Beth mi fissava con malcelato disprezzo. Lei che non riusciva a tenere in mano un libro per più di dieci minuti non riusciva proprio a comprendere come ci si potesse appassionare alla lettura. –Sono solo cose mai successe- mi pungolava.

-Non è vero, sono cose che continuano a succedere, ogni volta che vengono lette e immaginate, hanno l'immortalità in loro-

Beth sospirava. –Sei folle, lo sanno tutti che sei folle- e se ne andava, diretta alla sua vita fatta di cose vere. Una vita, a parer mio, incredibilmente noiosa.

Ogni tanto Beth mi paragonava addirittura alla zia Vittoria. -Diventerai come lei-

Io rabbrividivo di terrore a quelle parole. Mi sembrava che fossero quasi un oscuro presagio.

In quei giorni solitari feci amicizia con una bambina. Katlyn era la figlia del giardiniere della casa, magra e taciturna, con un enorme fiocco tra i capelli. La si poteva vedere in giro sempre con un libro tra le mani. I capelli le ricadevano sul viso quasi come un velo. Era solitaria almeno quanto me e anche lei aveva bisogno di un'amica. Insomma, eravamo due isolate in un mondo in cui tutti sembravano essere felici. Fui io ad avvicinarmi a lei, vincendo la mia timidezza. La realtà era che la vedevo tutti i giorni dalla finestra della mia stanza e qualcosa in lei m'incuriosiva. Katlyn passava il tempo a leggere e sembrava che non le importasse proprio nulla del resto del mondo. Avrei voluto essere anch'io così indifferente. Un giorno d'estate decisi che era giunta l'ora di conoscerla, quindi scesi le scale e finsi di passeggiare avanti e indietro nel giardino.
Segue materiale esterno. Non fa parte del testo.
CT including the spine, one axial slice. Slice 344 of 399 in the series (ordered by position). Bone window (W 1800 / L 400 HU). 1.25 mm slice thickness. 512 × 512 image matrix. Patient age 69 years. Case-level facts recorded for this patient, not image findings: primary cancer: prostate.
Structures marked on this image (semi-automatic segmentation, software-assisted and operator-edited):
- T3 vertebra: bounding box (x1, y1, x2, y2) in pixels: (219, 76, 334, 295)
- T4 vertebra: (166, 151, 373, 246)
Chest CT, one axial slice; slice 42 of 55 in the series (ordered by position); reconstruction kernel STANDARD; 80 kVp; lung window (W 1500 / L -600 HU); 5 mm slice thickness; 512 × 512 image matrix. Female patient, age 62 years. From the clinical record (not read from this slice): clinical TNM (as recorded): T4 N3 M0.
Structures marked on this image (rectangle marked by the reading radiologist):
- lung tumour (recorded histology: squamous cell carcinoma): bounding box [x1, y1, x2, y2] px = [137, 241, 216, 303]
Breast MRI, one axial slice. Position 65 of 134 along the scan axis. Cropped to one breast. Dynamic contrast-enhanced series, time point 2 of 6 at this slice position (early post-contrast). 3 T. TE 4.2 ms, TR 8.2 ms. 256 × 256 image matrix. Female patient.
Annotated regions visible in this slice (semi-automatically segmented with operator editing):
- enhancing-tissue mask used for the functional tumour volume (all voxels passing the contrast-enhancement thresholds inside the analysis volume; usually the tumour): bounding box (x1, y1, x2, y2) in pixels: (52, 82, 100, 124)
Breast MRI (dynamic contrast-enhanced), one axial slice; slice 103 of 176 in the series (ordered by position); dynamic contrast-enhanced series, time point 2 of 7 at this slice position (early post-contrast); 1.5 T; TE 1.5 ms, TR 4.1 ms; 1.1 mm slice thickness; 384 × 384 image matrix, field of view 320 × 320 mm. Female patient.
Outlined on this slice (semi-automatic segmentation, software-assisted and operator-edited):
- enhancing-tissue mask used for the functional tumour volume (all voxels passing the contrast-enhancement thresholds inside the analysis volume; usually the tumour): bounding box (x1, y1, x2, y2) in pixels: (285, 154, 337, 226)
Lei era seduta su un muretto, quasi accoccolata, il libro, come sempre, tra le mani. Lo stava sfogliando.

-Cosa leggi?- le chiesi, avvicinandomi con passo incerto.

Lei alzò gli occhi, sorpresa. Il fiocco sembrò sussultare tra i suoi capelli. –Ehm, è solo la storia di una principessa che non sa di essere tale- sussurrò. Era arrossita.

-Sembra interessante-

E così nacque la nostra amicizia. Parlavamo per ore di romanzi e di storie, immaginavamo luoghi lontani ed esotici. Fu forse la mia sola amica.

Fu più o meno nello stesso periodo che cominciai a scambiare delle lettere con un misterioso interlocutore. All'epoca non sapevo chi fosse lui e non ho intenzione di rovinare la sorpresa a chiunque legga queste mie memorie. Il tutto iniziò un pomeriggio quando, dopo una passeggiata nel bosco con mia sorella e mia madre, trovai a terra, vicino a una grande quercia, un foglio piegato in quattro parti. Sebbene non fossi una di quelle bambine che venivano attratte da ciò che si trovava per strada, ne fui irresistibilmente attratta e mi chinai a prenderlo.

-Pania!- mi chiamò mia madre, sentendo il fruscio del mio abito e notando il fatto che ero rimasta indietro, io, la più ubbidiente delle sue figlie. Non poteva ancora sapere che quella era solo la prima di quella serie di ribellioni che avrebbero costellato la mia vita e che avrebbero tutte avute come centro una singola persona.

-Stavo perdendo la scarpetta- mentii, nascondendo la lettera, stranamente calda, nel corpetto.

Mia madre mi fissò con attenzione, come se potesse leggermi nei recessi dell'anima. Sfortunatamente per lei non comprese il motivo per cui mi ero fermata. Beth inoltre attirò subito la sua attenzione, cercando di arrampicarsi su un albero.

-Elizabeth!- urlò mia madre, correndo da lei e afferrandola per un braccio –Sei la mia disperazione!-

Beth sarebbe stata davvero la sua disperazione, forse perfino più di me, perché Beth adorava la ribellione di per sé, anche quando non c'era un reale motivo.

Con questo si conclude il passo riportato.